§ **TEXTO FORNECIDO**:
--

Os autores do estudo concluem que foram dfundos públicos a financiar quase toda a investigação e desenvolvimento da vacina. Foto © BaLL LunLa/Shutterstock
Fundos públicos com diversas origens financiaram pelo menos 97% dos custos de investigação e desenvolvimento que permitiram a criação e o lançamento da vacina anti-covid-19 do grupo Oxford/AstraZeneca. A conclusão faz parte de um estudo, publicado a 10 de abril, por investigadores da Universities Allied for Essential Medicines, ainda não sujeito a qualquer revisão por outros cientistas.
A confirmar-se esta análise, cai por terra o principal argumento utilizado pelos que se opõem à suspensão das patentes das vacinas. A suspensão visa torná-las do domínio público para que possam ser produzidas em massa em todos os laboratórios farmacêuticos do mundo com capacidade para tal. Contra os repetidos apelos do Papa Francisco, dos governantes de mais de 100 países e de uma multiplicidade de organizações da sociedade civil, os governos dos países mais ricos em que as vacinas foram desenvolvidas e são produzidas, têm-se oposto a essa suspensão das patentes. O seu principal argumento radica na ideia de que as multinacionais farmacêuticas têm de recuperar os investimentos feitos para criarem as vacinas com a sua venda exclusiva.
O argumentário foi também recentemente utilizado no debate parlamentar de 8 de abril pela deputada Ana Rita Bessa (CDS/PP) que contestou que as vacinas pudessem ser “consideradas um bem público”, pois “se não tivesse havido investimento privado não teríamos vacinas”. Segundo aquela deputada, os dinheiros públicos apenas teriam contribuído para cobrir os custos de desenvolvimento da vacina da AstraZeneca em 20%, como noticiou o 7MARGENS.
Também Boris Johnson, citado pelo The Guardian, concluiu uma reunião via zoom realizada a 23 de março com alguns dos deputados do seu partido, afirmando: “É por causa do capitalismo, por causa da ganância, que, meus amigos, tivemos sucesso com a vacina.” O primeiro-ministro glosava desta forma o célebre lema “ganância é bom”, dos conservadores britânicos, durante os anos oitenta do século passado.

--

§ **DADOS EM ANÁLISE**:

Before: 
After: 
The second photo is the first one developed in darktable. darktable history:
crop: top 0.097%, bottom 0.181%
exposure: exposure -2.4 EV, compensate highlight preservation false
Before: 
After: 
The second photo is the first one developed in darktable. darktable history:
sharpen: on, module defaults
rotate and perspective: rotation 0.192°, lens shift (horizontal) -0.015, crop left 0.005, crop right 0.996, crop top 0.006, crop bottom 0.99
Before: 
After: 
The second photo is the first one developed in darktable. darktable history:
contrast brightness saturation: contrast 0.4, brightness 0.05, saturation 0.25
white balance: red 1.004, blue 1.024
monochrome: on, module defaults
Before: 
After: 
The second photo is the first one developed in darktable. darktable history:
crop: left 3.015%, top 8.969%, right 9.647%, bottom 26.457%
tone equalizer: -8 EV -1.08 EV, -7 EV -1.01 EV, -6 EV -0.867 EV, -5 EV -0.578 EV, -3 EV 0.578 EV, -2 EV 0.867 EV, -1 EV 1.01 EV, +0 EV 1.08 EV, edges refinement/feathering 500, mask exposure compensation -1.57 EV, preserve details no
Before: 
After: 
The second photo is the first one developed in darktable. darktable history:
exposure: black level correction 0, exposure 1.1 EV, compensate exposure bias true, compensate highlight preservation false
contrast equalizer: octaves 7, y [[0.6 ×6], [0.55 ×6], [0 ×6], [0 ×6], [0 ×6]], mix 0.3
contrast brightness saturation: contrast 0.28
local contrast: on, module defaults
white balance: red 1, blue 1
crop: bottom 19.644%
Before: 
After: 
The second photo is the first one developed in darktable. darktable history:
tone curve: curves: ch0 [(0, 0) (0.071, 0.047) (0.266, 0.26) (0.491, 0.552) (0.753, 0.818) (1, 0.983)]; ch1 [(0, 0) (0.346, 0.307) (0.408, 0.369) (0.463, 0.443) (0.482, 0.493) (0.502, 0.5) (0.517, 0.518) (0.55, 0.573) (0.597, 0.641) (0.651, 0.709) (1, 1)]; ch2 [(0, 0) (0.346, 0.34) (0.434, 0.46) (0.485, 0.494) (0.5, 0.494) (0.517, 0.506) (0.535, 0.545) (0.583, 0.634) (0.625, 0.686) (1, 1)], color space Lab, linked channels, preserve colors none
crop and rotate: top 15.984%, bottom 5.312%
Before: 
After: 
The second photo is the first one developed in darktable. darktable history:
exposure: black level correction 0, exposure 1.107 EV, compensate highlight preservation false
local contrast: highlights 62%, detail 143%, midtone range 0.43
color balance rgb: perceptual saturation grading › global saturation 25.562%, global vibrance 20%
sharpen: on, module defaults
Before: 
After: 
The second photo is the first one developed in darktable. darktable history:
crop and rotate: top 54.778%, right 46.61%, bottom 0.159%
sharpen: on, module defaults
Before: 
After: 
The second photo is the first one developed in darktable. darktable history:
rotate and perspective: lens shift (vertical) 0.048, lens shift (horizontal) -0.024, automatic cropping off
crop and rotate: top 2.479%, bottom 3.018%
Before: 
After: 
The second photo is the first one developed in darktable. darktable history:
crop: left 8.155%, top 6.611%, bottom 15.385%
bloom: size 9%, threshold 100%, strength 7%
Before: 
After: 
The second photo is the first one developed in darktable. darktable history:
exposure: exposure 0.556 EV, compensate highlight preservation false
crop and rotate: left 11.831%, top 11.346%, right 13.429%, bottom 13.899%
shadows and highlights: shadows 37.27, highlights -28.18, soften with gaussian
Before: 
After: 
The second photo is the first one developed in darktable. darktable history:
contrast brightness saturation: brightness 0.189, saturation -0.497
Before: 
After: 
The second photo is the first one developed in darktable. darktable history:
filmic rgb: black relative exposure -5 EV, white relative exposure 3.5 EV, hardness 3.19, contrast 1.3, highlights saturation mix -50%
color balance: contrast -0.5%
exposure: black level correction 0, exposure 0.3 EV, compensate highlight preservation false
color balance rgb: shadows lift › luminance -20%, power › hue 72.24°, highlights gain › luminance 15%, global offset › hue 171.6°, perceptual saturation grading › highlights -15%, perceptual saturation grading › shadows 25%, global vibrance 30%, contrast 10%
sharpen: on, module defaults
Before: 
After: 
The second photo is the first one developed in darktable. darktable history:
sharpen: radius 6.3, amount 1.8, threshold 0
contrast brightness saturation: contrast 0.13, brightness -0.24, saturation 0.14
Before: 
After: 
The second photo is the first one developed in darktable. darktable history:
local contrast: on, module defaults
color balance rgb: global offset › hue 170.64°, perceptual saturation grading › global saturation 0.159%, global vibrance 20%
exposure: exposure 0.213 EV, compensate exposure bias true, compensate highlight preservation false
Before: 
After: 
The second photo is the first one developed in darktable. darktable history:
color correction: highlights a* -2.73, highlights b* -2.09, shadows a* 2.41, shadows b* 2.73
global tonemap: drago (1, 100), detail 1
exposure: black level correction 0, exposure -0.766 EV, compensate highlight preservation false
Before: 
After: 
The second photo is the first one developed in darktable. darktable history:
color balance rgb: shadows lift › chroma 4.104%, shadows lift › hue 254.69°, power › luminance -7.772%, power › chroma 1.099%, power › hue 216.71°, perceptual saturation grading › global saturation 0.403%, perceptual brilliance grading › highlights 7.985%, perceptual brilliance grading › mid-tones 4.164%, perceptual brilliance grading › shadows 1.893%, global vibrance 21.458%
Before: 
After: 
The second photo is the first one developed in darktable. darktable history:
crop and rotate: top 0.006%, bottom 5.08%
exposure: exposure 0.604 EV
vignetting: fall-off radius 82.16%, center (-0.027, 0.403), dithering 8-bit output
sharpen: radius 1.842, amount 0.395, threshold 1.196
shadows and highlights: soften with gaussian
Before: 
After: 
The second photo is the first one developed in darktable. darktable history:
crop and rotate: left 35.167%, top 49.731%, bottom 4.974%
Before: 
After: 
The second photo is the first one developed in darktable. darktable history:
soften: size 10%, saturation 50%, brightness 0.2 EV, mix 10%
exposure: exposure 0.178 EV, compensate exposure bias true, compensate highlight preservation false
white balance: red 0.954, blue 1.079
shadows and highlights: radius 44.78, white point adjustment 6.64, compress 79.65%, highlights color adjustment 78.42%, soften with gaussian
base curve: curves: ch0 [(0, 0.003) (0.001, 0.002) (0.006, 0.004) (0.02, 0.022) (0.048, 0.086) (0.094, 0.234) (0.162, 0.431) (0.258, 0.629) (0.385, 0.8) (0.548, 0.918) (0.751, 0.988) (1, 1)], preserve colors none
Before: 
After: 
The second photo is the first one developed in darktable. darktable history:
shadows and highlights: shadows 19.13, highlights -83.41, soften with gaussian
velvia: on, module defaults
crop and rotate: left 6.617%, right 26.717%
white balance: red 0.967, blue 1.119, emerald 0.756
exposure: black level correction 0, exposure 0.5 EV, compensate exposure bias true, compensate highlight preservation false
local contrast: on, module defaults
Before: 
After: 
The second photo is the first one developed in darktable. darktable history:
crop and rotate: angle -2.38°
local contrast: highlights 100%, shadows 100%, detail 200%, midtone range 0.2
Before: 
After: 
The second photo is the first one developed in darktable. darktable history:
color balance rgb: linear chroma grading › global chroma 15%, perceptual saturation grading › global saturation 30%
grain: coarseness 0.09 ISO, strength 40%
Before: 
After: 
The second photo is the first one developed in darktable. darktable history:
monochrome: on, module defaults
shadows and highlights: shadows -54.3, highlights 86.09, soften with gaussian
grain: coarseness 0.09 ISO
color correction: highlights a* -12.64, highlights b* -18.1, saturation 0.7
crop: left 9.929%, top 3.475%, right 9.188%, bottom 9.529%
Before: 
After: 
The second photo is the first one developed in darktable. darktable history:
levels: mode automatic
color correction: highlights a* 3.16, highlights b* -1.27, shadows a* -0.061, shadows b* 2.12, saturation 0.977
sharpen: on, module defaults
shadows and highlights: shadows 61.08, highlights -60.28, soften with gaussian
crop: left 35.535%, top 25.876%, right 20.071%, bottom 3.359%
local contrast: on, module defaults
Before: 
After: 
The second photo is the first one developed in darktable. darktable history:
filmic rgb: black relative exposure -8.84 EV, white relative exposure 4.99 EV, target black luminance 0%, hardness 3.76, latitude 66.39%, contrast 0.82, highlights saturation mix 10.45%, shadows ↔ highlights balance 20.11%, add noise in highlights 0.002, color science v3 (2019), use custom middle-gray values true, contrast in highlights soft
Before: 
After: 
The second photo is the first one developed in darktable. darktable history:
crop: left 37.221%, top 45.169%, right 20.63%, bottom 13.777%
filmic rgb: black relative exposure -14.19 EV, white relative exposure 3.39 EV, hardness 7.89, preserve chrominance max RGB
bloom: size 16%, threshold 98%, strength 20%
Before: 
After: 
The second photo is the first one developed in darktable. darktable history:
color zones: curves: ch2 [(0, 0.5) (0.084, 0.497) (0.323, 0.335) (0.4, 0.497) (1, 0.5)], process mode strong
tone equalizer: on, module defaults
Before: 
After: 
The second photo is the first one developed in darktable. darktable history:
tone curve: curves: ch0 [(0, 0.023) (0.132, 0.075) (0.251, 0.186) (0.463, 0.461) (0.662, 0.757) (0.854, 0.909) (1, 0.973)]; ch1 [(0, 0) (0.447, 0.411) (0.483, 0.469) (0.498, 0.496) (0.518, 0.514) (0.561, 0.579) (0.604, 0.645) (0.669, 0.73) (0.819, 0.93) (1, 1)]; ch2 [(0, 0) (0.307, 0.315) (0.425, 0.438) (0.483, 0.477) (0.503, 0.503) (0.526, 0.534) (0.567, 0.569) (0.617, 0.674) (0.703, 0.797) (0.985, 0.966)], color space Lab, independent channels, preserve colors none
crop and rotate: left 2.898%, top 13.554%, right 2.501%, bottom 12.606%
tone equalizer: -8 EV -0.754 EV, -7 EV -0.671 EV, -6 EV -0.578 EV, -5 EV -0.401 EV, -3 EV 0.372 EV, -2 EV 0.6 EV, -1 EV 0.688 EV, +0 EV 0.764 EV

--

§ **O QUE SE PEDE**:
1. De acordo com o texto sobre a vacina da Oxford/AstraZeneca, qual é a percentagem mínima dos custos de investigação e desenvolvimento da vacina financiada por fundos públicos?
2. No texto sobre a vacina da Oxford/AstraZeneca, reescreva o trecho que começa nas palavras "Também Boris Johnson, citado" e termina após "do século passado.", trocando "reunião" por "sessão".

§ **RESPOSTAS**:
1. Pelo menos 97%.

2.
Também Boris Johnson, citado pelo The Guardian, concluiu uma sessão via zoom realizada a 23 de março com alguns dos deputados do seu partido, afirmando: “É por causa do capitalismo, por causa da ganância, que, meus amigos, tivemos sucesso com a vacina.” O primeiro-ministro glosava desta forma o célebre lema “ganância é bom”, dos conservadores britânicos, durante os anos oitenta do século passado.